God . . . No God. Important Consequences.

(Give this to a 20/30 Something)

Just west of Des Moines, Iowa, Interstate 80 hits a fork in the road. If you’re going to San Francisco, you keep on I-80 heading west. If you want to go to Houston, you bear south on I-35. Two roads heading to two different places. Where do you want to go?

It’s like life. Where you want to go determines which road you take. Most times our choices are “day to day” and have to do with groceries or family gatherings or what’s on TV. Seldom do we think of the Big Picture (Where AM I going with my life?).

Two roads lie ahead of us. One directs our lives to God. Do you want to meet Him in heaven? The other road is in search of some happiness here on earth before the lights get turned off.


The God Factor is critical in how you experience life. Things go off in two very different directions depending on what you believe about God and whether this God has a purpose for your life. See what you think. . . . .

Here’s what happens if there is no God (or if there’s no way of knowing anything about him anyway).

1. Nothing means anything. “Good” or “bad” is merely your opinion. What you think is “your truth”. What I think is “my truth”. In fact there is no ultimate truth.

2. Since there is no ultimate goodness to guide our actions, then “lesser gods” will serve. Money, possessions, leisure and pleasure are what life is about.

3. Might makes right. My wanting more makes me a potential threat to what you have. (Why can’t I take what you have? You say, “that’s not right!” I say, “Says who?!”)

4. Sickness, poverty, or tragic happenings can only be seen as absurd or real bad luck. Flee these things. Pity those who encounter them. They are the “unlucky ones”.

5. Any moment of beauty or longing that our lives have ultimate meaning is an illusion and should be tolerated like Santa Claus with our children. (Let this God myth continue as long as it keeps people happy).

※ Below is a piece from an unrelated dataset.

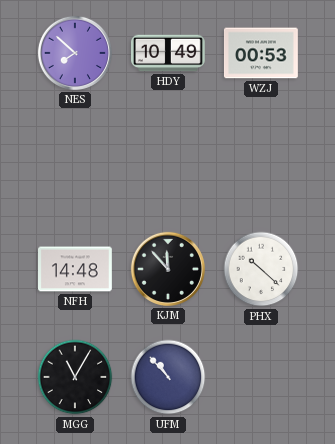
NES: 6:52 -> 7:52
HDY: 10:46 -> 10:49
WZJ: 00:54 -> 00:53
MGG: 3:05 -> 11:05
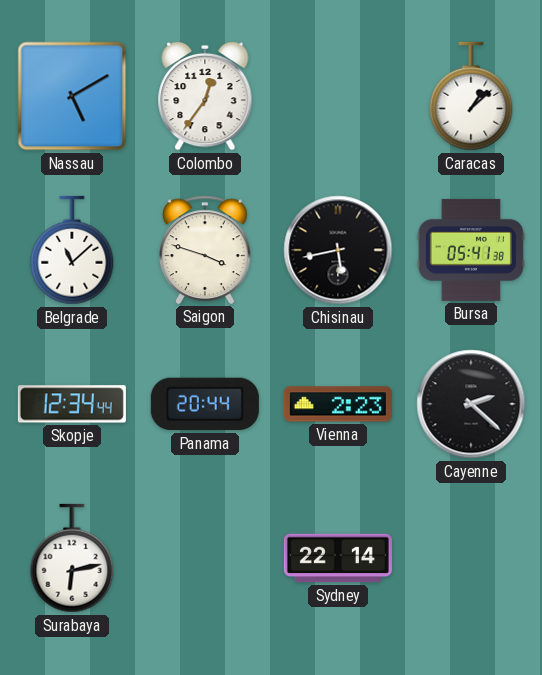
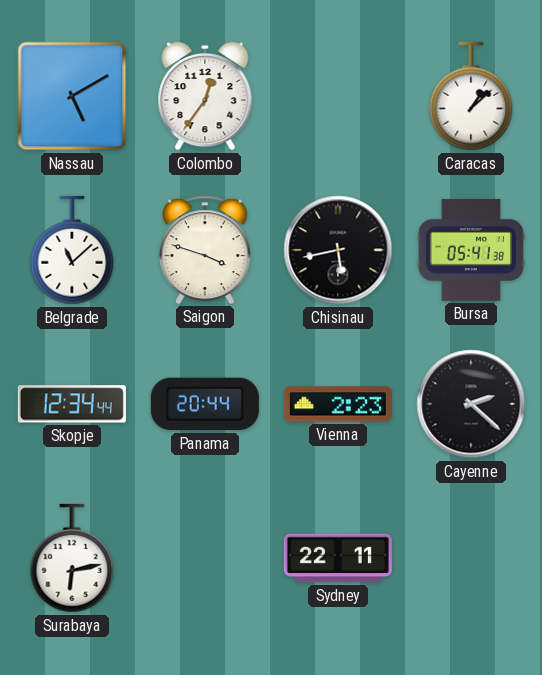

6. An “eye for an eye and a tooth for a tooth” is the best way of dealing with human conflict. But who has the authority to declare something as righteous or criminal?

7. Our best hopes for our children would be that they were skillful hunters in getting what they want in a world that doesn’t care.

8. About the best thing we can wish anybody is “Good Luck”.

Pretty grim wouldn’t you say? Yet that is the way of the human heart without God. You see we humans were MADE FOR God. Made to enter into relationship with Him and without Him . . . . we lose our purpose for existing. We become, as the great theologian Romano Guardini put it, “clever animals”.


The revealed God of Christianity changes everything.

Here’s what happens when you let God into your life. (These contrast with 1-8 above)

1. Everything means something. The fact that something “is” gives it purpose in the plan of God. All that exists shares to some degree in the truth of its maker.

2. The “lesser goods” become what they were intended to be—joys in life that point to a loving God who wishes our happiness. They are not an end in themselves.

3. By God’s love (revealed in Christ), we become brothers and sisters to each other, NOT “threats” or rivals.

4. The hard things in life (sickness etc.) have been redeemed. They too now serve God’s purpose. They reveal true love. (We only know this by Jesus Christ who took suffering and death to himself to reveal what God’s love is like.) “Love bears all things.” 1 Cor. 13.

5. Longing for peace or purpose in life is a grace put there by God to remind us of our true home. “Our hearts are restless until they rest in thee Oh Lord.” St Augustine

6. “We hold these truths to be self-evident, all men are created equal and endowed by their Creator . . .”

7. Our best hope for our children is that they would grow to be good and kind and happy in “doing what is right and just”. And that they too would come to know the presence of God in their life.

8. Our best wish for someone? “Go with God”. Go with God.